Ce mouvement social a été l'un des sujets sur lequel "Backseat", une émission diffusée sur Twitch et présentée, en direct de la Fête de l'Humanité, par le streameur Jean Massiet, a porté la focale. Jean-Luc Mélenchon en était l'invité. L'ancien candidat à la présidentielle a été interrogé par Sasha Beckermann, ex-journaliste du "JDD", et Maud Vergnol, co-directrice de la rédaction de "L'Humanité", sur son "absence de soutien" aux journalistes grévistes "qui sont précaires et qui parfois travaillent là parce qu'ils doivent bouffer". "On peut faire cette nuance quand même, non ?", l'a lancé Maud Vergnol.
"Non, madame !", a répondu, catégorique, l'ancien député des Bouches-du-Rhône. "Parce qu'il y a un principe dans la vie. Morale et philosophie. (Cela) s'appelle la responsabilité individuelle. Si vous acceptez de travailler pour un journal qui crache dans la gueule des travailleurs et qui insulte les Insoumis, assumez-le !", a-t-il dégoupillé après avoir affirmé qu'il n'avait pas digéré le dernier numéro du "JDD" avant le rachat, qui contenait "une Une sur Mme Le Pen, ses progrès et le reste" et "une demi-page d'insulte contre les Insoumis".

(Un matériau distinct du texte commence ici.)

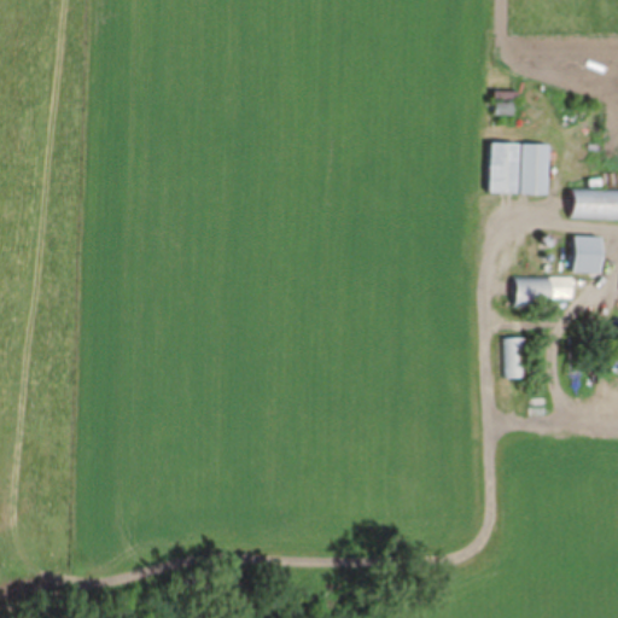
[(519,191),(519,141),(493,141),(493,191),(519,191)]
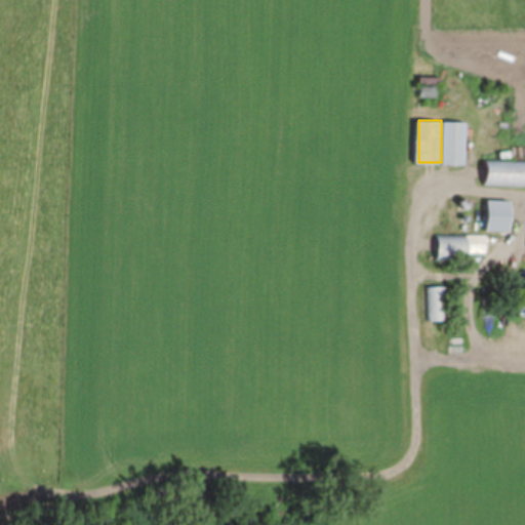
[(466,121),(443,121),(443,163),(466,163),(466,121)]
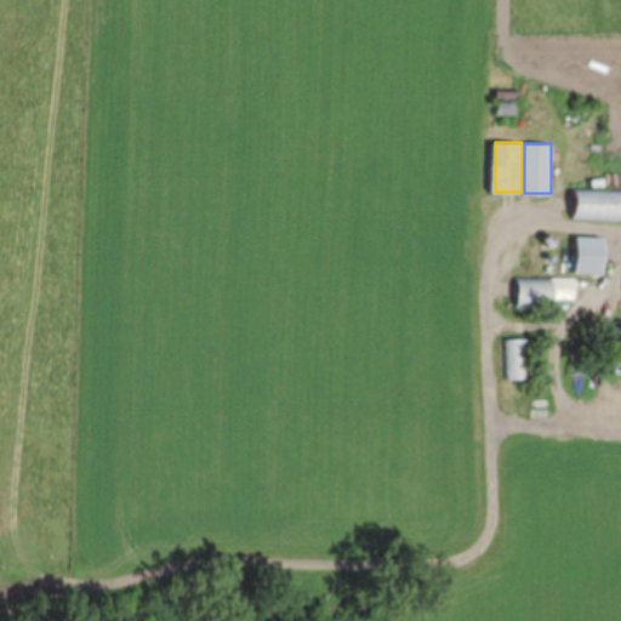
[(575,217),(620,218),(620,188),(576,187),(575,217)]
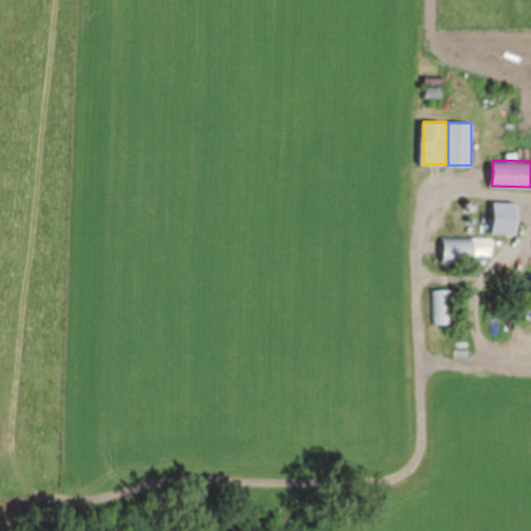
[(492,201),(492,233),(516,233),(516,201),(492,201)]
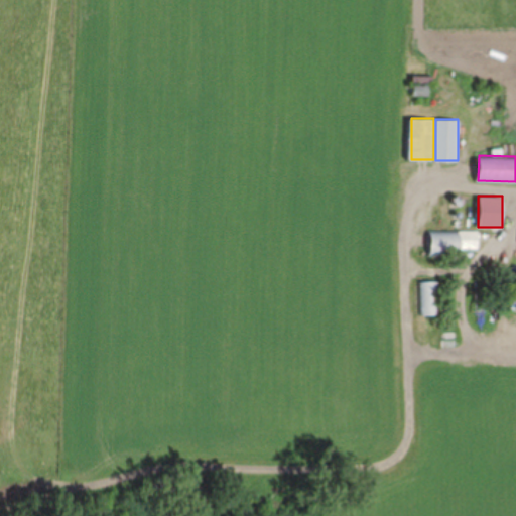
[(430,252),(478,252),(478,230),(430,230),(430,252)]
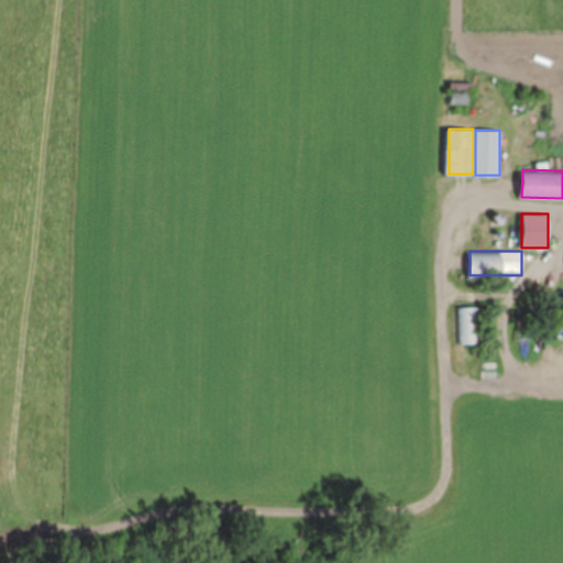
[(479,343),(479,306),(461,306),(461,343),(479,343)]
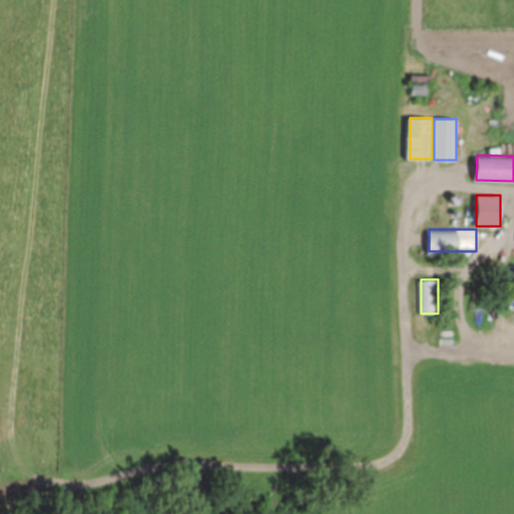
All buildings are outlined.
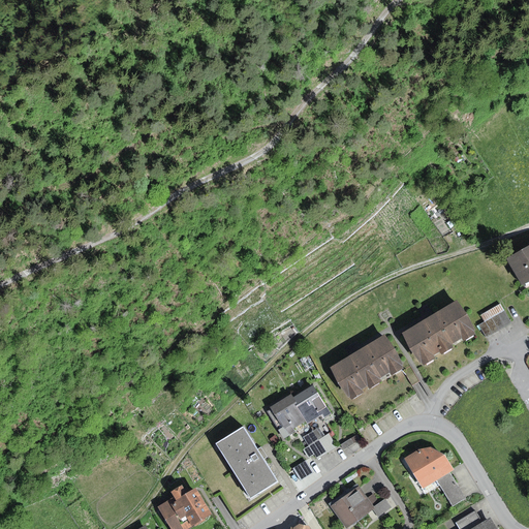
[(528,246),(508,257),(525,287),(528,284),(528,246)]
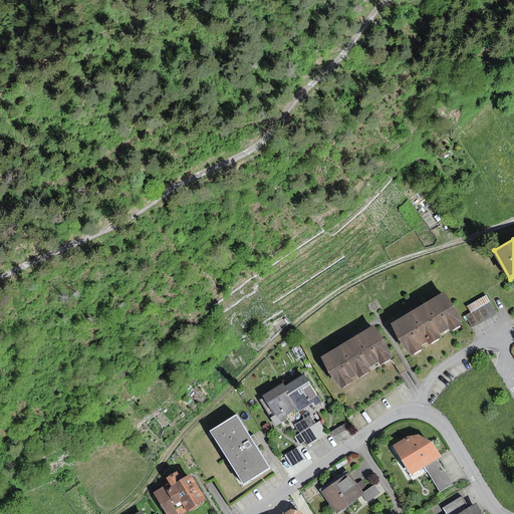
[(446,293),(393,325),(412,356),(465,324),(446,293)]
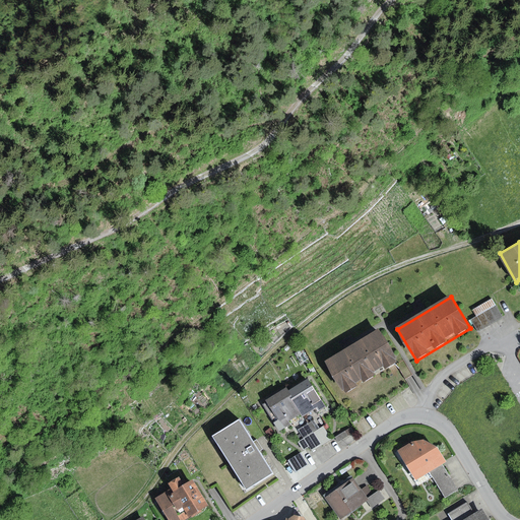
[(472,310),(476,317),(497,306),(493,299),(472,310)]
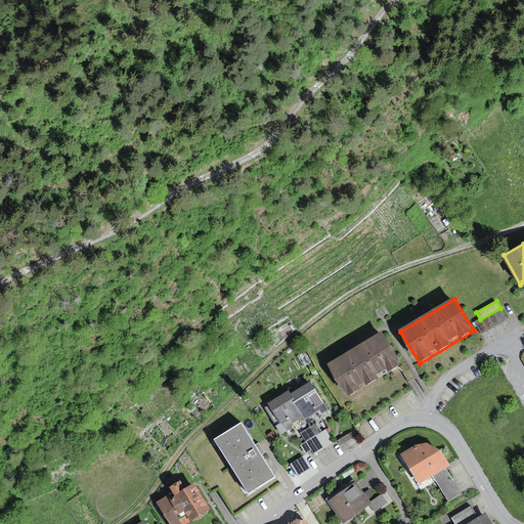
[(480,319),(475,322),(482,334),(507,319),(500,308),(480,319)]
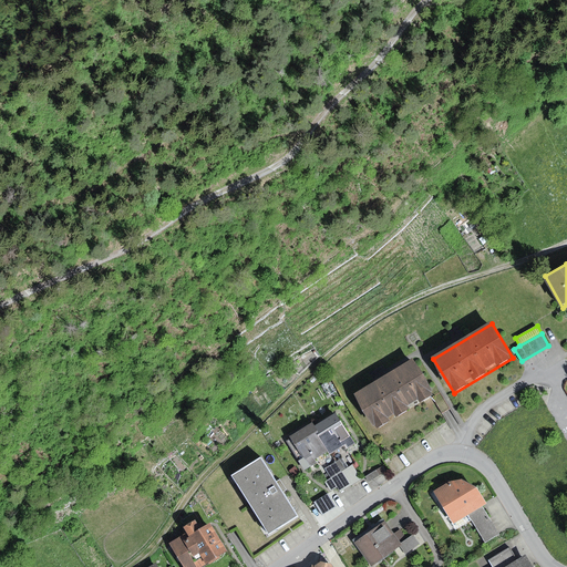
[(414,359),(356,394),(377,430),(435,394),(414,359)]
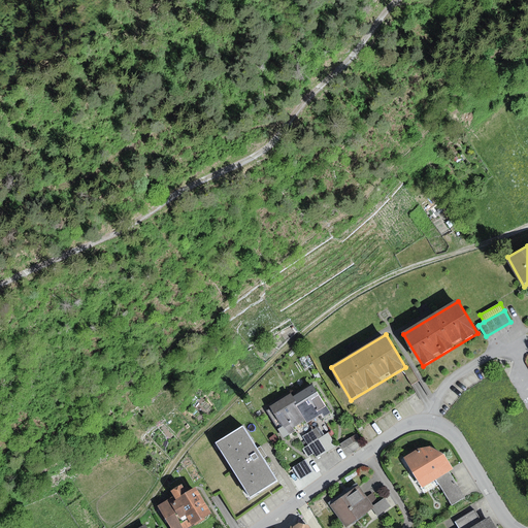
[(312,385),(292,397),(306,421),(308,423),(322,415),(324,419),(331,414),(312,385)]
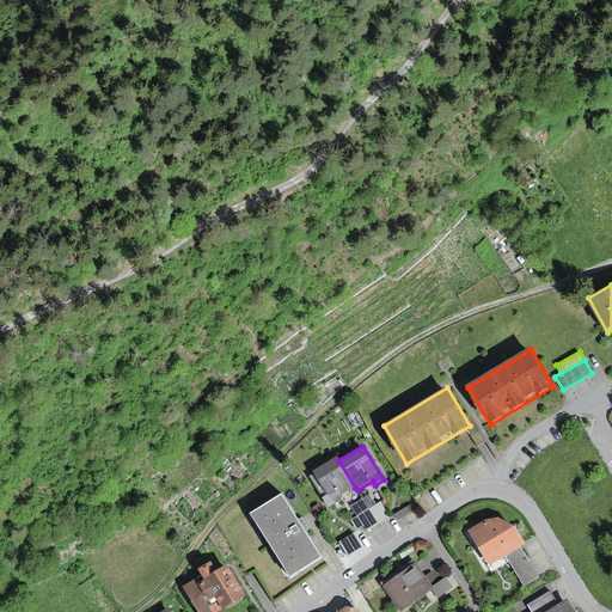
[(316,473),(310,477),(329,509),(343,500),(341,496),(355,488),(338,460),(337,458),(314,471),(316,473)]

"Quand vous dites quelque chose que nous condamnons, et pas une fois mais deux fois mais trois fois mais quatre fois mais cinq fois, ne venez pas pleurer dans notre gilet surtout, pour à la fin, faire quoi ? Un journal qui va donner la Une à Mme Le Pen, ce qui se faisait avant", a résumé Jean-Luc Mélenchon. Avant d'enfoncer le clou : "'Le 'JDD' se comportait comme un journal d'extrême droite et si 'Valeurs actuelles' coule, je m'en fous".
"Moi, j'assume mes idées ! Je les défends, je m'expose. Je me laisse insulter", s'est-il pris en exemple. "Alors, vous aussi, faites-en autant ! Défendez vos idées jusqu'au bout !", a-t-il scandé, ignorant la précarité du métier de journaliste et balayant d'un revers de la main le parallèle établi par Maud Vergnol, selon lequel il reprocherait de la même façon à des ouvriers de continuer à travailler "dans une boîte qui ferait des trucs pas beaux". "Non non, ça n'a rien avoir", a protesté Jean-Luc Mélenchon. puremedias.com vous propose de visionner la séquence. L'intégralité de l'émission est accessible ici.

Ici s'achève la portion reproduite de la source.